Sunday, February 12, 2006

Excuse me, were you there?

Their Own Version of a Big Bang
Those who believe in creationism -- children and adults -- are being taught to challenge evolution's tenets in an in-your-face way.

By Stephanie Simon, Times Staff Writer

WAYNE, N.J. — Evangelist Ken Ham smiled at the 2,300 elementary students packed into pews, their faces rapt. With dinosaur puppets and silly cartoons, he was training them to reject much of geology, paleontology and evolutionary biology as a sinister tangle of lies.

"Boys and girls," Ham said.
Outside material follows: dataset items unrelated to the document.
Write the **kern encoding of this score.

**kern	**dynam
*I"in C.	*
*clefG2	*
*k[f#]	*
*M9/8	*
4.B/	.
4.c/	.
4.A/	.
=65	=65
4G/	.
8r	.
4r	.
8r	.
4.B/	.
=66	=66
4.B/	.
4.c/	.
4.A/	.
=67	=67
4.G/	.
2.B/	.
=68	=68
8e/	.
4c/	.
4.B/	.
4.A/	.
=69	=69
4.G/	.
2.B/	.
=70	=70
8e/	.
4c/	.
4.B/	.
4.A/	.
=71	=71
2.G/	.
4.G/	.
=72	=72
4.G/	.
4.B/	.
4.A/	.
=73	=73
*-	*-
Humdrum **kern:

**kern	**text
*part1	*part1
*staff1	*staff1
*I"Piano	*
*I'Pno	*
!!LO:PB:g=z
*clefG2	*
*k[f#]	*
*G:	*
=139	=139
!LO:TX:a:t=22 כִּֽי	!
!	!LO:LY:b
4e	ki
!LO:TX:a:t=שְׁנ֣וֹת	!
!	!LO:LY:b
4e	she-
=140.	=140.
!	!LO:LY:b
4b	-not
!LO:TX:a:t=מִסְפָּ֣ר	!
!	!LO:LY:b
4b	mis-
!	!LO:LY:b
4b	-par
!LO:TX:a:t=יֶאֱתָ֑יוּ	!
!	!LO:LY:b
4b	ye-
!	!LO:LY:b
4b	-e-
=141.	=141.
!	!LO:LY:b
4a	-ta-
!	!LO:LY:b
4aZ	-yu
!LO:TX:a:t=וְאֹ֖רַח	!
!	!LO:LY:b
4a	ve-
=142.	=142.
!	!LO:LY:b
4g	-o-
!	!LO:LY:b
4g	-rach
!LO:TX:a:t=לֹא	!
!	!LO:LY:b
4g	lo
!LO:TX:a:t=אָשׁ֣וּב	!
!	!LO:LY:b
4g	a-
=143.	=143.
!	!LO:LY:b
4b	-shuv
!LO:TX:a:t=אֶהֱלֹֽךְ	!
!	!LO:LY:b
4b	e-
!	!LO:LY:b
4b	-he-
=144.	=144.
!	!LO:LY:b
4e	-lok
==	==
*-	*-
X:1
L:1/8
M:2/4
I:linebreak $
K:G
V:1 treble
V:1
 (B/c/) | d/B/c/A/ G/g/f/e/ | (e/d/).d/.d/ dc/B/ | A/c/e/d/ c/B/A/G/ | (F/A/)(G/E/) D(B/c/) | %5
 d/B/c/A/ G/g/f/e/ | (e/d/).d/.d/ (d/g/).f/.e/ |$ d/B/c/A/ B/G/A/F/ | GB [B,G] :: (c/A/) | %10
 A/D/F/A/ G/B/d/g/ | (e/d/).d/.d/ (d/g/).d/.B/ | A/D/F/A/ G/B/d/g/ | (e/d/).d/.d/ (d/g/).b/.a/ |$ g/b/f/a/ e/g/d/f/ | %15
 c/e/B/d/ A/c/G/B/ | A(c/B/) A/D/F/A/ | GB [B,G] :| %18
If a teacher so much as mentions evolution, or the Big Bang, or an era when dinosaurs ruled the Earth, "you put your hand up and you say, 'Excuse me, were you there?' Can you remember that?"

The children roared their assent.

"Sometimes people will answer, 'No, but you weren't there either,' " Ham told them. "Then you say, 'No, I wasn't, but I know someone who was, and I have his book about the history of the world.' " He waved his Bible in the air.

"Who's the only one who's always been there?" Ham asked.

"God!" the boys and girls shouted.

"Who's the only one who knows everything?"

"God!"

"So who should you always trust, God or the scientists?"

The children answered with a thundering: "God!